If that description makes “Prism” sound a bit gleeful in its assault, that points out part of what might make Hecker appealing to such a relatively big crowd. As much as a ton of work goes into his records, both sonically and conceptually, it never stops Tim Hecker records from being tremendously exciting and enjoyable, and from feeling like Hecker is enjoying himself. That’s not to say Virgins isn’t a serious, complex, often challenging work; it’s all of those things. But from the first it’s also strangely thrilling, even before the listener’s mind and ears have quite made sense of what’s going on. Ravedeath, 1972 was justly lauded and loved, but in comparison to Virgins it lacks a bit of variety and full-throttle intensity (and it’s not exactly a record I’d call laid back). Hecker deserves his recent acclaim; with this album, he deserves to attract even bigger crowds. - Ian Mathers

On his last solo album, Ravedeath, 1972Tim Hecker seemed to be exploring his own frustrations with, containment within, and destruction of music. The song titles found him “In the Fog”, looked at his “Hatred of Music”, and discussed musical “Paralysis” and “Suicide”. The music itself (as is often the case with the drone master’s work) pushed and strained at the boundaries of expectation and patience. Hecker’s latest, Virgins, does the same. This time, though, instead of looking at his own issues with the music, he’s focused on the other half of the equation: you.

▶ **Material provided**:
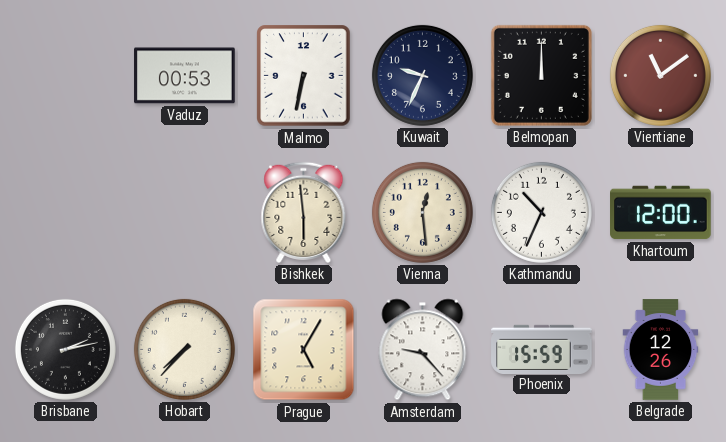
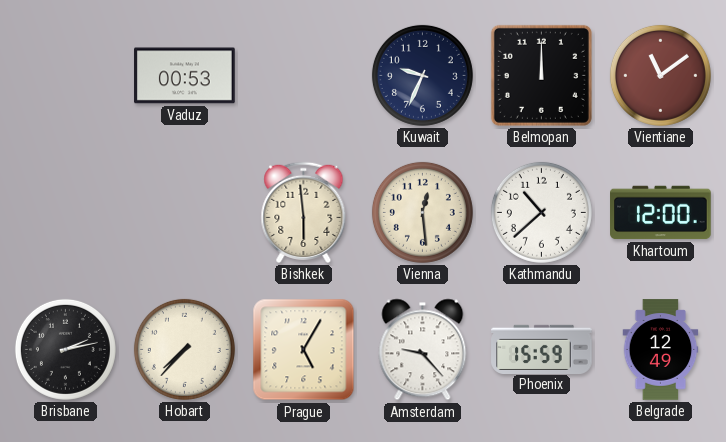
Malmo: 6:32 -> none
Kathmandu: 10:34 -> 10:38
Belgrade: 12:26 -> 12:49
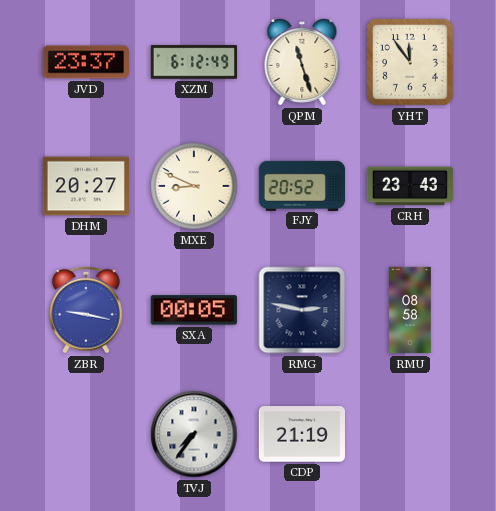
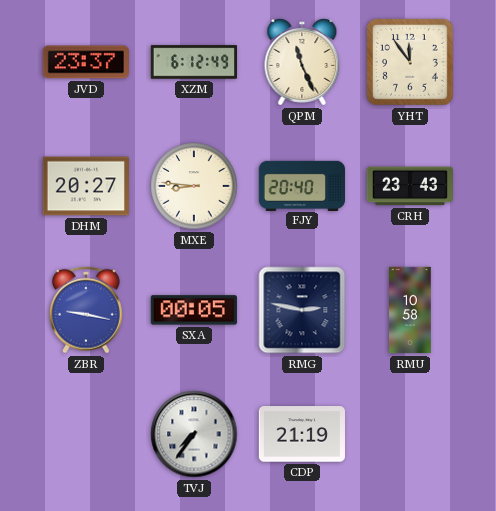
QPM: 11:27 -> 11:26
MXE: 8:49 -> 8:46
FJY: 20:52 -> 20:40
RMU: 08:58 -> 10:58
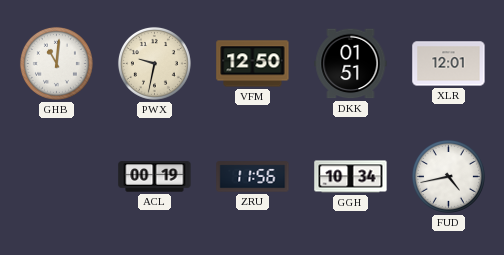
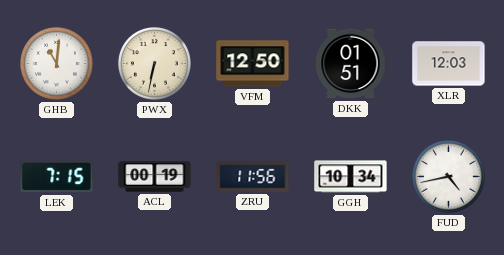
PWX: 9:32 -> 6:32
XLR: 12:01 -> 12:03
LEK: none -> 7:15
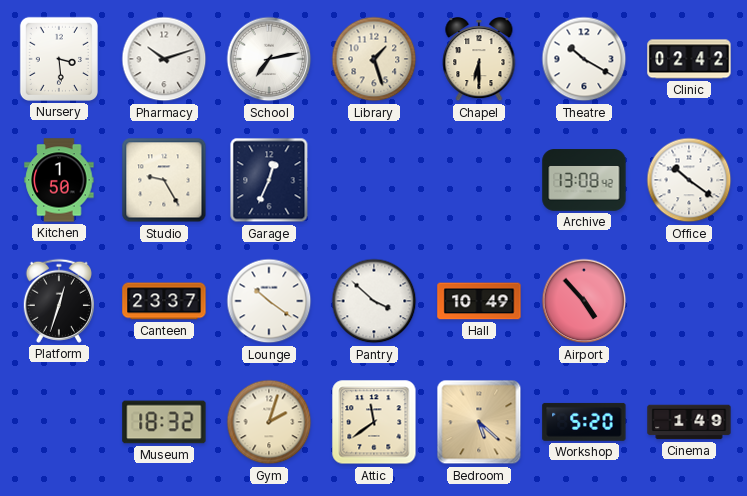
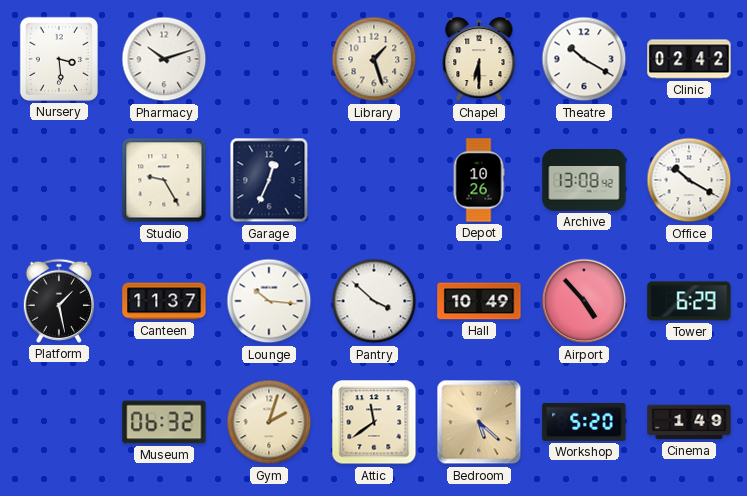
School: 7:13 -> none
Kitchen: 1:50 -> none
Depot: none -> 10:26
Office: 10:21 -> 10:20
Platform: 12:33 -> 1:28
Canteen: 23:37 -> 11:37
Lounge: 10:21 -> 10:16
Tower: none -> 6:29
Museum: 18:32 -> 06:32
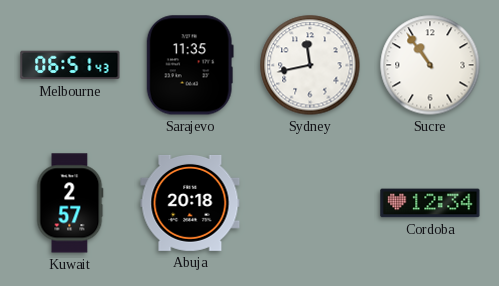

▶ **Exercise task A**:
Write out the part of the review of Tim Hecker's album Virgins that runs from "On his last" up to and including "the equation: you.".
▶ **Exercise task B**:
Extend the review of Tim Hecker's album Virgins, picking up after its final sentence.

▶ **Task output A**:
On his last solo album, Ravedeath, 1972Tim Hecker seemed to be exploring his own frustrations with, containment within, and destruction of music. The song titles found him “In the Fog”, looked at his “Hatred of Music”, and discussed musical “Paralysis” and “Suicide”. The music itself (as is often the case with the drone master’s work) pushed and strained at the boundaries of expectation and patience. Hecker’s latest, Virgins, does the same. This time, though, instead of looking at his own issues with the music, he’s focused on the other half of the equation: you.

▶ **Task output B**:
The virgins of the album’s title aren’t about to be deflowered, but rather sacrificed. The image on the cover evokes the infamous torture at Abu Ghraib, also mentioned in a song title. Other titles’ references to refraction and a “Prism” could be the prying surveillance program, or the object that refracts light, but either way it is the object through which something passes that is being discussed, not the passing. Ravedeath featured recordings of a church organ later chopped and screwed digitally, Hecker alone in a studio; Virgins is composed of live musicians in small rooms, presence and interaction recorded. Which is all to say, these movements are designed to make an impact on someone, to “Stab” at them, to produce “Stigmata” on their hands and feet.
While Hecker was clearly aware that there would be listeners when releasing his other LPs, this album looks at the relationship more explicitly, digging deep at the core. Even more astonishing is the fact that Hecker does all the intense, challenging work of scrambling your brain without relying on the tools of abrasive noise and power electronics (though heavy-hitting synth does factor in, as on the bassy bursts of “Live Room”). These drones chill the air just outside of your reach, low clarinet gurgling under the phasing strings on “Virginal I”, bandsaw scraping the undertow of synth arpeggios on “Stab Variation”, rough-hewn piano figures careening against each other on “Virginal II”.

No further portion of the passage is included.